Over the past year, the UK has seen a significant increase in the amount of energy it gets from renewable sources, with one contributing factor being a return to higher, more normal wind speeds and rainfall. Nearly 10 percent of all Britain’s power is now renewably generated.
Low wind speeds and low rainfall in Scotland and Northern Ireland last year led to a decline in wind-generated electricity and hydropower, according to the latest energy statistics from the UK’s Department of Energy and Climate Change (DECC). That drop occurred even as Scotland in particular added a lot more wind capacity in 2010.

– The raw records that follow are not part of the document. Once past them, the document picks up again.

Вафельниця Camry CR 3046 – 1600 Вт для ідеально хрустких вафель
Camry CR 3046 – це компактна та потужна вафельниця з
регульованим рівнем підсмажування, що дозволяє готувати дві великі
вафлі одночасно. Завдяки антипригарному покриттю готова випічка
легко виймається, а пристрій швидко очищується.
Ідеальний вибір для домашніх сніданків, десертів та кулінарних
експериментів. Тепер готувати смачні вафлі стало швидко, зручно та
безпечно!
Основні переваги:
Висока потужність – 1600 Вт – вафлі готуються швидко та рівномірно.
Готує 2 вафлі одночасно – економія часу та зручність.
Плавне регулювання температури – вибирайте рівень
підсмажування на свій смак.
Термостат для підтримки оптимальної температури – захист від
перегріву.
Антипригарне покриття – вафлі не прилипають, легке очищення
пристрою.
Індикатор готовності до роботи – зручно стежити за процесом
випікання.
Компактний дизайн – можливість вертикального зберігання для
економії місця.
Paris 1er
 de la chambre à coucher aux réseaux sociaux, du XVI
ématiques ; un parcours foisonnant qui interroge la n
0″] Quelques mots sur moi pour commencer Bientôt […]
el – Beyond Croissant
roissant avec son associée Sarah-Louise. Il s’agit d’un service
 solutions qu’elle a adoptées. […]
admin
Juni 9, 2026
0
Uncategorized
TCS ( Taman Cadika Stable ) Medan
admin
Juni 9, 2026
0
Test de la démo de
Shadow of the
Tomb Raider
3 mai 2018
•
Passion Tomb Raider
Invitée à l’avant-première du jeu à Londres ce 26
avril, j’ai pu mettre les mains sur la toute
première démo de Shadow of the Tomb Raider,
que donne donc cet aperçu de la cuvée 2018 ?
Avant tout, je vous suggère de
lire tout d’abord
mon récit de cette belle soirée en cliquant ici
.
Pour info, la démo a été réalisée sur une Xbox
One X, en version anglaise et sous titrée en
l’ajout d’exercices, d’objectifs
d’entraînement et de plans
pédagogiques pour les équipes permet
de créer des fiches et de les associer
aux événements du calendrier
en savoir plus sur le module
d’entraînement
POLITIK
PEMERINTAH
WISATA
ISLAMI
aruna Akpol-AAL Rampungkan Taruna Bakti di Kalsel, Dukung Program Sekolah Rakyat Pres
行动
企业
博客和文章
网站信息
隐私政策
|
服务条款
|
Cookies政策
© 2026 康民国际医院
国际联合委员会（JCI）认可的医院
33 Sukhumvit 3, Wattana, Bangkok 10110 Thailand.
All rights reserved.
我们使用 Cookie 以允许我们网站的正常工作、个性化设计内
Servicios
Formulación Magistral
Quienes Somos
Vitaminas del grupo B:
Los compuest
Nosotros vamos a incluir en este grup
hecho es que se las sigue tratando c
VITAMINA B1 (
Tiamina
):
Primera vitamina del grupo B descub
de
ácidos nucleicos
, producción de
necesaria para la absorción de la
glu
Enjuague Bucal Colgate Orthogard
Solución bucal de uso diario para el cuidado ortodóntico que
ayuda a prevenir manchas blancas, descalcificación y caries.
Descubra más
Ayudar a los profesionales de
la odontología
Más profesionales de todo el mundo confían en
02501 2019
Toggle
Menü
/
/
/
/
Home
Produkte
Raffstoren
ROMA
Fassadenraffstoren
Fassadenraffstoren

Coupled with a return to more typical weather patterns, that additional capacity in Scotland and elsewhere contributed to a rise in renewably sourced energy from 6.3 percent of total UK energy in the second quarter of 2010 to 9.6 percent in the second quarter of this year.
During that same period, electricity consumption also dropped. Most of the reduction came from residential users, and a large proportion of the decline could be attributed to milder-than-average weather. This past April, the DECC report noted, was the warmest on record in the UK.
RenewableUK, formerly the British Wind Energy Association, welcomed the news that nearly half of the country’s renewable energy now comes from wind power.
“These statistics show … the wind industry making a tremendous contribution to the nation’s energy supply,” said Gordon Edge, director of policy for RenewableUK. “Wind is now providing enough power to supply nearly three and a quarter million homes in the UK. The amount of wind can of course vary from month to month, but year on year, we can expect the role of wind energy to continue to grow, providing us with a secure alternative to expensive fossil fuel imports.”